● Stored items
* * * * *

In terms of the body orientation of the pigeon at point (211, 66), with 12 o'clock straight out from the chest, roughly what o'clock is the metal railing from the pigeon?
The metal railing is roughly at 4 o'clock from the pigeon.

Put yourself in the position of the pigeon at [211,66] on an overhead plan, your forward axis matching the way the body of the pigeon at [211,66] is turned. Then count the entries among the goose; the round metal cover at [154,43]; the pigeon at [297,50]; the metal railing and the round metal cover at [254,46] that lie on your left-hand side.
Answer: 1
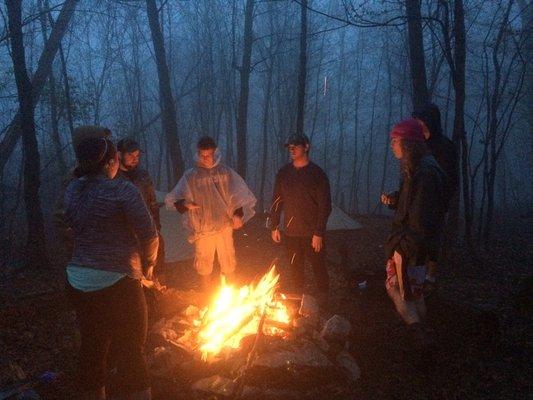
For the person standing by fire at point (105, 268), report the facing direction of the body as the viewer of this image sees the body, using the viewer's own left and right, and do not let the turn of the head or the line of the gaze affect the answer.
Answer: facing away from the viewer and to the right of the viewer

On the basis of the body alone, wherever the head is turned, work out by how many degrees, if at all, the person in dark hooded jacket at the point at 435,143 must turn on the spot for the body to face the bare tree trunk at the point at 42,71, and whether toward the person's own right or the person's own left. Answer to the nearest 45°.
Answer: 0° — they already face it

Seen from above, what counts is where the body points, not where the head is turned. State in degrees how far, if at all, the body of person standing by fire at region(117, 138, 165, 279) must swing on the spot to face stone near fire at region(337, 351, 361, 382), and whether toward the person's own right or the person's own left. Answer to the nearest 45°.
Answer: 0° — they already face it

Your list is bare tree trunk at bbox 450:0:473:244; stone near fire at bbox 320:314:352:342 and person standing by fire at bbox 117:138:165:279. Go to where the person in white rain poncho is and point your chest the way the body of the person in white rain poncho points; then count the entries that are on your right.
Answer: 1

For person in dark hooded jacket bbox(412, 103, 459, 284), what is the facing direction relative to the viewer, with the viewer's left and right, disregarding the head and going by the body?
facing to the left of the viewer

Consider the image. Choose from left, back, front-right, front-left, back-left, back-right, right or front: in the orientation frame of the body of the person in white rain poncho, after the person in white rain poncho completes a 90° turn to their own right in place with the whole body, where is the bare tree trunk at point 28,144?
front-right

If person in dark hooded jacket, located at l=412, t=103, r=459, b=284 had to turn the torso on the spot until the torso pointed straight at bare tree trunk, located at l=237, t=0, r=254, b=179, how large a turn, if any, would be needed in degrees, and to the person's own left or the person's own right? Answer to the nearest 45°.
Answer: approximately 45° to the person's own right

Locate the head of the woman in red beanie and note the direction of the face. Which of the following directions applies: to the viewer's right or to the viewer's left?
to the viewer's left

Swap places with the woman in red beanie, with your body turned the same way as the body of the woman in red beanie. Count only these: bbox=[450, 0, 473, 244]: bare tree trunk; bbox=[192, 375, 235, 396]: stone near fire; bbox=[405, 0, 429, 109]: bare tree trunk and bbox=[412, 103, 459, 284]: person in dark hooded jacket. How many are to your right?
3

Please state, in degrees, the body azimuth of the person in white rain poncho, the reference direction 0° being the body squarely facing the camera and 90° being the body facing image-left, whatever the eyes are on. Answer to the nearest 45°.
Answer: approximately 0°

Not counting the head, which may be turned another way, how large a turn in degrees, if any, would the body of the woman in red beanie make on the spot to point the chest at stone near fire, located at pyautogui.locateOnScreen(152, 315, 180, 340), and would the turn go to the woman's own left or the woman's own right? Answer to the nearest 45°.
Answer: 0° — they already face it

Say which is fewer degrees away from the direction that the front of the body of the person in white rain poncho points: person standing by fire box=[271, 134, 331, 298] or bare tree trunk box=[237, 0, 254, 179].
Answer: the person standing by fire

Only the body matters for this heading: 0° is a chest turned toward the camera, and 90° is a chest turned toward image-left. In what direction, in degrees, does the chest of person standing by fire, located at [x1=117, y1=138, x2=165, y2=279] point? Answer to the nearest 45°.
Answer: approximately 315°

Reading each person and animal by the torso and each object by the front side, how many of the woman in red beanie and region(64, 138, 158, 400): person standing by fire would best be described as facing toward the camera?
0

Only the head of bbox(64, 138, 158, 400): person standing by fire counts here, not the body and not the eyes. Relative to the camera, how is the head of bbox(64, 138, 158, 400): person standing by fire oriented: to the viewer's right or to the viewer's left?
to the viewer's right

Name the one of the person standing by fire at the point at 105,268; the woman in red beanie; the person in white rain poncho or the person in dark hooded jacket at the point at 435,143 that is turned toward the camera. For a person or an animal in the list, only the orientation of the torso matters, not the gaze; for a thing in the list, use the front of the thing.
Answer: the person in white rain poncho

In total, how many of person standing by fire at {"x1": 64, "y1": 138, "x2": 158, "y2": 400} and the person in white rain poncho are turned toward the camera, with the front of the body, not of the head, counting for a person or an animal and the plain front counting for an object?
1

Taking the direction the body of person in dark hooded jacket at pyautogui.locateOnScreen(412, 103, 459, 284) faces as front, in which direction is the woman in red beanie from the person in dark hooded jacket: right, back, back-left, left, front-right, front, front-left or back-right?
left

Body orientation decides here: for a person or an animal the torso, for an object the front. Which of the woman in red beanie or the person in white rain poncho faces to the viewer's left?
the woman in red beanie

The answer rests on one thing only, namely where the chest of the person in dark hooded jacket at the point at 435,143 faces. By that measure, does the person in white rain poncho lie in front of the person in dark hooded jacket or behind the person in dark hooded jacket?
in front

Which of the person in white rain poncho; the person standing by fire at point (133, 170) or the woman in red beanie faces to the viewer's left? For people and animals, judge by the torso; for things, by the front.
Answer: the woman in red beanie
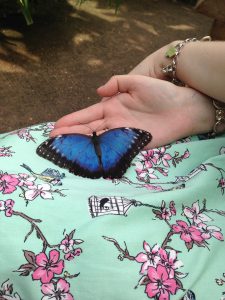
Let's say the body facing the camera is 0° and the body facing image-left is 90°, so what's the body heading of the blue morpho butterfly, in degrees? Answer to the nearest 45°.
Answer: approximately 180°
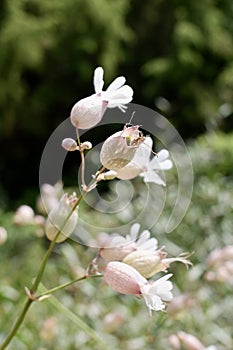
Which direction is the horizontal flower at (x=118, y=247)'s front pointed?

* * * * *

● Problem
Copy out all of the records above word for word, leaving out the pictures.

● Problem solution
In terms of the body orientation of the pigeon at point (211, 66), with 12 o'clock straight out from the chest, roughly what o'clock is the metal railing from the pigeon?
The metal railing is roughly at 4 o'clock from the pigeon.

Put yourself in the position of the pigeon at [211,66] on an overhead plan, your forward axis matching the way the body of the pigeon at [211,66] is turned. Then count the entries among the goose; the round metal cover at [154,43]; the pigeon at [297,50]; the metal railing and the round metal cover at [254,46] that lie on your left-hand side.
Answer: 1
For the person standing by fire at point (105, 268), report the facing direction of the body as the viewer of this image sees the body, using the viewer's own left and right, and do not let the turn of the head or the line of the gaze affect the answer.
Answer: facing away from the viewer and to the right of the viewer

On the basis of the body alone, wherever the head is turned, work out by how many degrees, if at all, the person in dark hooded jacket at the point at 435,143 must turn on the spot for the body to face the bare tree trunk at the point at 42,71, and whether toward the person's own right or the person's own left. Answer to the nearest 45°.
Answer: 0° — they already face it

Seen from above, what counts is where the body points, not where the head is turned. State in degrees how far, if at all, the body of person standing by fire at region(117, 138, 165, 279) must swing on the spot to face stone near fire at region(337, 351, 361, 382), and whether toward the person's own right or the person's own left. Answer to the nearest 45°.
Answer: 0° — they already face it

Your list is bare tree trunk at bbox 450:0:473:244; stone near fire at bbox 320:314:352:342 and person standing by fire at bbox 117:138:165:279. Go to where the person in white rain poncho is and point your chest the way the body of the person in white rain poncho points; then count the entries that are on your right.
Answer: 1

For person in dark hooded jacket bbox(412, 103, 459, 284), what is the facing direction relative to the viewer, with the viewer's left and right, disregarding the head and going by the body?
facing to the left of the viewer

Consider the image. Choose from left, back, front-right, front-left, back-left, back-right, right or front: in the orientation frame of the body of the person in white rain poncho, after the person in white rain poncho completes a 90° turn to their own right in place with the whole body, where is the bare tree trunk at point 28,144?
front-right

If person in dark hooded jacket, located at l=412, t=103, r=459, b=284 had to turn the torso on the spot until the torso pointed straight at bare tree trunk, located at l=237, t=0, r=254, b=179, how large a turn, if any, would be needed in degrees, and to the person's own left or the person's own right? Answer to the nearest 45°.
Answer: approximately 45° to the person's own right

Locate the head of the woman in red beanie and note the direction of the face. Which of the following directions applies: to the viewer's right or to the viewer's left?
to the viewer's left

Swap places with the woman in red beanie, with your body turned the same way as the body of the woman in red beanie. Count only these: bbox=[450, 0, 473, 244]: bare tree trunk; bbox=[192, 375, 235, 396]: stone near fire; bbox=[405, 0, 429, 109]: bare tree trunk and bbox=[412, 103, 459, 284]: person in dark hooded jacket. How many are to your right?
3

Please state, in degrees, the body azimuth of the person in white rain poncho, the reference direction 0° being the body squarely facing the camera and 90° being the body facing image-left, whatever the eyes are on. Answer to the nearest 45°.
Answer: approximately 0°

Not counting the head, which may be turned another way, how large a turn in degrees, if any, would the body of the woman in red beanie make on the spot to point the chest at stone near fire, located at pyautogui.locateOnScreen(152, 315, 180, 340), and would the turn go to the woman's own left or the woman's own right? Answer to the nearest 45°.
Answer: 0° — they already face it

Say which is fewer degrees away from the direction that the front of the body of the person in white rain poncho points: person standing by fire box=[271, 134, 331, 298] or bare tree trunk box=[237, 0, 254, 179].
Answer: the person standing by fire

Only the body matters for this heading: 0° is a chest turned toward the camera, and 90° is a chest turned toward image-left. In what direction, in degrees, does the chest of person standing by fire, located at [x1=117, y1=138, x2=165, y2=279] point? Answer to the nearest 45°.
Answer: approximately 315°

Reading each person and animal by the torso and each object by the front side, how many of the woman in red beanie and region(64, 138, 158, 400): person standing by fire would best be described as facing toward the camera?
0

Only the head of bbox(64, 138, 158, 400): person standing by fire counts here, not the body and not the eyes. Relative to the camera, how is the head of bbox(64, 138, 158, 400): person standing by fire oriented: to the viewer's right or to the viewer's left?
to the viewer's right

Name the one of the person standing by fire at the point at 105,268; the woman in red beanie; the person in white rain poncho or the person in dark hooded jacket at the point at 435,143 that is turned toward the camera. For a person or an animal in the list, only the orientation of the torso matters, not the gaze; for a thing in the list, use the front of the thing.
Answer: the person in white rain poncho

In total, how many of person standing by fire at {"x1": 64, "y1": 138, "x2": 158, "y2": 400} and the person in white rain poncho are turned toward the camera, with the front of the body, not of the head, counting for a person or an animal and the plain front counting for an object?
1

Taking the direction the body of person in dark hooded jacket at pyautogui.locateOnScreen(412, 103, 459, 284) faces as front, in which direction is the woman in red beanie from the person in dark hooded jacket: right, back, back-left, left, front-right, front, front-left or back-right?
left

Body orientation decides here: for a person or an animal the torso, for an object the front. Which of the woman in red beanie or the person in white rain poncho faces to the viewer's left?
the woman in red beanie

The answer rests on one thing only, namely where the chest of the person in dark hooded jacket at the point at 435,143 faces. By that measure, does the person in white rain poncho lie in front of the person in dark hooded jacket or behind the person in dark hooded jacket?
in front

Which of the person in white rain poncho; the person standing by fire at point (133, 170) or the woman in red beanie faces to the viewer's left? For people and animals, judge by the torso; for things, by the front.
Answer: the woman in red beanie
Let's say the body facing the camera is 0° and the body facing image-left is 90°, so what's the body heading of the blue morpho butterfly, in degrees? Answer to the nearest 45°.
Answer: approximately 180°
Which direction is the horizontal flower at (x=118, y=247)'s front pointed?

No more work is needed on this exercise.